Work to be completed – Set down every entry once more, exactly as it appears.
——
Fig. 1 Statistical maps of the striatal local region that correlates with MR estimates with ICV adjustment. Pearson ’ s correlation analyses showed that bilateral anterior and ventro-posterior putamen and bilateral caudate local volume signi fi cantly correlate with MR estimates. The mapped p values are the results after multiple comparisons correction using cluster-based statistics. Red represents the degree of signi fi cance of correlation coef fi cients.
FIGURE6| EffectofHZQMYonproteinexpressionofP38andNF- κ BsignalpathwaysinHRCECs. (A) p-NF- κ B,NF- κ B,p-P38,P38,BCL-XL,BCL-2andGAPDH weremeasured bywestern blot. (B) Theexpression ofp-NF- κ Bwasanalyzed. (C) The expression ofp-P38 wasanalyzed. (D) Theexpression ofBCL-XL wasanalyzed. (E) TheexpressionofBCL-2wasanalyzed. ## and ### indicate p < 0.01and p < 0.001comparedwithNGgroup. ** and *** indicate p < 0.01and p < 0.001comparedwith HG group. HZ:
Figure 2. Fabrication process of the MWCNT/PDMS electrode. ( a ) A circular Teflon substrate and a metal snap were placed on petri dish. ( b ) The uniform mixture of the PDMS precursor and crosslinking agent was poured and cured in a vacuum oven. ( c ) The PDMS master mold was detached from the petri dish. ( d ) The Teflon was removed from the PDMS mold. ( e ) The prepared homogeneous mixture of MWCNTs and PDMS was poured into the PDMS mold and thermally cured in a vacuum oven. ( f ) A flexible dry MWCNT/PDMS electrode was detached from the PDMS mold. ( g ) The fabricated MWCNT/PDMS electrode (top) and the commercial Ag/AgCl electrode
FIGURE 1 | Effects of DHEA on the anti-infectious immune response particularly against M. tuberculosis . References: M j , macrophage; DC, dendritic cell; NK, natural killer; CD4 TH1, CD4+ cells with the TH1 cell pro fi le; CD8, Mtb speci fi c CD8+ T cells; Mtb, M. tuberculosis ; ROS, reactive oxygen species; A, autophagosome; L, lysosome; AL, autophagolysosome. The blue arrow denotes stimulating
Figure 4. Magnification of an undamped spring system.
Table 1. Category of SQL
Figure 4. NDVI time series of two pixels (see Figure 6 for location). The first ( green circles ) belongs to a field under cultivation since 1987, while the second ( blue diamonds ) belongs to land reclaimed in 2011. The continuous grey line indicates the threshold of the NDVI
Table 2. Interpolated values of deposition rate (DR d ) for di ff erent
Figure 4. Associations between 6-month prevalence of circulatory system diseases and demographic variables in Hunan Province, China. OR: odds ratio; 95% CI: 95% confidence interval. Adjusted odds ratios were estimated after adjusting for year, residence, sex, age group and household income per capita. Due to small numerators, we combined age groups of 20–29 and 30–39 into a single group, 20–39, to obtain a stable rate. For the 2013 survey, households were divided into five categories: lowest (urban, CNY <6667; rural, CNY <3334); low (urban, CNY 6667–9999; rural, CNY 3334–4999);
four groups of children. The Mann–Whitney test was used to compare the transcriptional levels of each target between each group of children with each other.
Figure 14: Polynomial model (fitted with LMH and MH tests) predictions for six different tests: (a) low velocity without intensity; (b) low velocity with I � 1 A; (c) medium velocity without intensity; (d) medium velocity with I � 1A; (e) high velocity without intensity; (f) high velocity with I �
——
Finished task –
Fig. 1 Statistical maps of the striatal local region that correlates with MR estimates with ICV adjustment. Pearson ’ s correlation analyses showed that bilateral anterior and ventro-posterior putamen and bilateral caudate local volume signi fi cantly correlate with MR estimates. The mapped p values are the results after multiple comparisons correction using cluster-based statistics. Red represents the degree of signi fi cance of correlation coef fi cients.
FIGURE6| EffectofHZQMYonproteinexpressionofP38andNF- κ BsignalpathwaysinHRCECs. (A) p-NF- κ B,NF- κ B,p-P38,P38,BCL-XL,BCL-2andGAPDH weremeasured bywestern blot. (B) Theexpression ofp-NF- κ Bwasanalyzed. (C) The expression ofp-P38 wasanalyzed. (D) Theexpression ofBCL-XL wasanalyzed. (E) TheexpressionofBCL-2wasanalyzed. ## and ### indicate p < 0.01and p < 0.001comparedwithNGgroup. ** and *** indicate p < 0.01and p < 0.001comparedwith HG group. HZ:
Figure 2. Fabrication process of the MWCNT/PDMS electrode. ( a ) A circular Teflon substrate and a metal snap were placed on petri dish. ( b ) The uniform mixture of the PDMS precursor and crosslinking agent was poured and cured in a vacuum oven. ( c ) The PDMS master mold was detached from the petri dish. ( d ) The Teflon was removed from the PDMS mold. ( e ) The prepared homogeneous mixture of MWCNTs and PDMS was poured into the PDMS mold and thermally cured in a vacuum oven. ( f ) A flexible dry MWCNT/PDMS electrode was detached from the PDMS mold. ( g ) The fabricated MWCNT/PDMS electrode (top) and the commercial Ag/AgCl electrode
FIGURE 1 | Effects of DHEA on the anti-infectious immune response particularly against M. tuberculosis . References: M j , macrophage; DC, dendritic cell; NK, natural killer; CD4 TH1, CD4+ cells with the TH1 cell pro fi le; CD8, Mtb speci fi c CD8+ T cells; Mtb, M. tuberculosis ; ROS, reactive oxygen species; A, autophagosome; L, lysosome; AL, autophagolysosome. The blue arrow denotes stimulating
Figure 4. Magnification of an undamped spring system.
Table 1. Category of SQL
Figure 4. NDVI time series of two pixels (see Figure 6 for location). The first ( green circles ) belongs to a field under cultivation since 1987, while the second ( blue diamonds ) belongs to land reclaimed in 2011. The continuous grey line indicates the threshold of the NDVI
Table 2. Interpolated values of deposition rate (DR d ) for di ff erent
Figure 4. Associations between 6-month prevalence of circulatory system diseases and demographic variables in Hunan Province, China. OR: odds ratio; 95% CI: 95% confidence interval. Adjusted odds ratios were estimated after adjusting for year, residence, sex, age group and household income per capita. Due to small numerators, we combined age groups of 20–29 and 30–39 into a single group, 20–39, to obtain a stable rate. For the 2013 survey, households were divided into five categories: lowest (urban, CNY <6667; rural, CNY <3334); low (urban, CNY 6667–9999; rural, CNY 3334–4999);
four groups of children. The Mann–Whitney test was used to compare the transcriptional levels of each target between each group of children with each other.
Figure 14: Polynomial model (fitted with LMH and MH tests) predictions for six different tests: (a) low velocity without intensity; (b) low velocity with I � 1 A; (c) medium velocity without intensity; (d) medium velocity with I � 1A; (e) high velocity without intensity; (f) high velocity with I �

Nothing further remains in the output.